Stored data entries
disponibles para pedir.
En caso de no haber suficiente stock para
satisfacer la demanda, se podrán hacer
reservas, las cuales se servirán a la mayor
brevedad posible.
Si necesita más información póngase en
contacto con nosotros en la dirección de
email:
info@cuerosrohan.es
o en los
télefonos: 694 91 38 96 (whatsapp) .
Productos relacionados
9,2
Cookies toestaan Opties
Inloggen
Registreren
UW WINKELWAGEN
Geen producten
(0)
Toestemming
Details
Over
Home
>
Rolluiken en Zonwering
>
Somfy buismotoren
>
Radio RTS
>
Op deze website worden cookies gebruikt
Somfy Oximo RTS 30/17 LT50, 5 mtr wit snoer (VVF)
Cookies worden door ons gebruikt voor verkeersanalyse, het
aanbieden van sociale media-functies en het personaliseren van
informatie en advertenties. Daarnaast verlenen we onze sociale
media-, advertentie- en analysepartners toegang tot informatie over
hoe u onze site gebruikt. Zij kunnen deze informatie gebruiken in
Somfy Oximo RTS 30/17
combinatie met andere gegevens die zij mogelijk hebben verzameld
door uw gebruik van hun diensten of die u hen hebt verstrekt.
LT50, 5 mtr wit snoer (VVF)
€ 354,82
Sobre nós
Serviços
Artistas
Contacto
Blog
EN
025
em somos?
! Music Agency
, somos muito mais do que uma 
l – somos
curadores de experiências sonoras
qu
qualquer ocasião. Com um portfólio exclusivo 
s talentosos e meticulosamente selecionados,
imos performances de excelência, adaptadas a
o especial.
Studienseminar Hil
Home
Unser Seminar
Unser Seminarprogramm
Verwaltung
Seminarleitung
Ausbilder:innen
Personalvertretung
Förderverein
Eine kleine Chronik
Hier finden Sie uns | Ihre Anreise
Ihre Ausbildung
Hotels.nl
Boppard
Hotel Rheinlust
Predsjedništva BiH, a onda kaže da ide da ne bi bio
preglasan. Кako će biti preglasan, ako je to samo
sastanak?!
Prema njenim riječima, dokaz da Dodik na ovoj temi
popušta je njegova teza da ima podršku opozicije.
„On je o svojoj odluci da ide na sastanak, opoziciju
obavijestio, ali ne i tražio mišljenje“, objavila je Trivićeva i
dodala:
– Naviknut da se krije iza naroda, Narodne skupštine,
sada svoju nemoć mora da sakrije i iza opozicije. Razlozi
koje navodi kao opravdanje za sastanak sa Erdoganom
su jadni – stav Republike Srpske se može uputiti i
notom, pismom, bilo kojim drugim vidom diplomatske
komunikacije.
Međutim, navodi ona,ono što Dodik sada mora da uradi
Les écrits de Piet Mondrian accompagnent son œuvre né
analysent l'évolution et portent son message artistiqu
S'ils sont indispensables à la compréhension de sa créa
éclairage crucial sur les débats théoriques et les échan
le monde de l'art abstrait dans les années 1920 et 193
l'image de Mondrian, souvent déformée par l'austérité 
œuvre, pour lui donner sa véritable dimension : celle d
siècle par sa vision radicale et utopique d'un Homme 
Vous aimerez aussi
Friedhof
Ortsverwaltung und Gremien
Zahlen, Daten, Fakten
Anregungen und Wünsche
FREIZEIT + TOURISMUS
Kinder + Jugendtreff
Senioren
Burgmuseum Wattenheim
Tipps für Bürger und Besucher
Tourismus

- _To do_
Please reproduce every one of the rows above, line for line, without changing a single character.

- _Answer section_
disponibles para pedir.
En caso de no haber suficiente stock para
satisfacer la demanda, se podrán hacer
reservas, las cuales se servirán a la mayor
brevedad posible.
Si necesita más información póngase en
contacto con nosotros en la dirección de
email:
info@cuerosrohan.es
o en los
télefonos: 694 91 38 96 (whatsapp) .
Productos relacionados
9,2
Cookies toestaan Opties
Inloggen
Registreren
UW WINKELWAGEN
Geen producten
(0)
Toestemming
Details
Over
Home
>
Rolluiken en Zonwering
>
Somfy buismotoren
>
Radio RTS
>
Op deze website worden cookies gebruikt
Somfy Oximo RTS 30/17 LT50, 5 mtr wit snoer (VVF)
Cookies worden door ons gebruikt voor verkeersanalyse, het
aanbieden van sociale media-functies en het personaliseren van
informatie en advertenties. Daarnaast verlenen we onze sociale
media-, advertentie- en analysepartners toegang tot informatie over
hoe u onze site gebruikt. Zij kunnen deze informatie gebruiken in
Somfy Oximo RTS 30/17
combinatie met andere gegevens die zij mogelijk hebben verzameld
door uw gebruik van hun diensten of die u hen hebt verstrekt.
LT50, 5 mtr wit snoer (VVF)
€ 354,82
Sobre nós
Serviços
Artistas
Contacto
Blog
EN
025
em somos?
! Music Agency
, somos muito mais do que uma 
l – somos
curadores de experiências sonoras
qu
qualquer ocasião. Com um portfólio exclusivo 
s talentosos e meticulosamente selecionados,
imos performances de excelência, adaptadas a
o especial.
Studienseminar Hil
Home
Unser Seminar
Unser Seminarprogramm
Verwaltung
Seminarleitung
Ausbilder:innen
Personalvertretung
Förderverein
Eine kleine Chronik
Hier finden Sie uns | Ihre Anreise
Ihre Ausbildung
Hotels.nl
Boppard
Hotel Rheinlust
Predsjedništva BiH, a onda kaže da ide da ne bi bio
preglasan. Кako će biti preglasan, ako je to samo
sastanak?!
Prema njenim riječima, dokaz da Dodik na ovoj temi
popušta je njegova teza da ima podršku opozicije.
„On je o svojoj odluci da ide na sastanak, opoziciju
obavijestio, ali ne i tražio mišljenje“, objavila je Trivićeva i
dodala:
– Naviknut da se krije iza naroda, Narodne skupštine,
sada svoju nemoć mora da sakrije i iza opozicije. Razlozi
koje navodi kao opravdanje za sastanak sa Erdoganom
su jadni – stav Republike Srpske se može uputiti i
notom, pismom, bilo kojim drugim vidom diplomatske
komunikacije.
Međutim, navodi ona,ono što Dodik sada mora da uradi
Les écrits de Piet Mondrian accompagnent son œuvre né
analysent l'évolution et portent son message artistiqu
S'ils sont indispensables à la compréhension de sa créa
éclairage crucial sur les débats théoriques et les échan
le monde de l'art abstrait dans les années 1920 et 193
l'image de Mondrian, souvent déformée par l'austérité 
œuvre, pour lui donner sa véritable dimension : celle d
siècle par sa vision radicale et utopique d'un Homme 
Vous aimerez aussi
Friedhof
Ortsverwaltung und Gremien
Zahlen, Daten, Fakten
Anregungen und Wünsche
FREIZEIT + TOURISMUS
Kinder + Jugendtreff
Senioren
Burgmuseum Wattenheim
Tipps für Bürger und Besucher
Tourismus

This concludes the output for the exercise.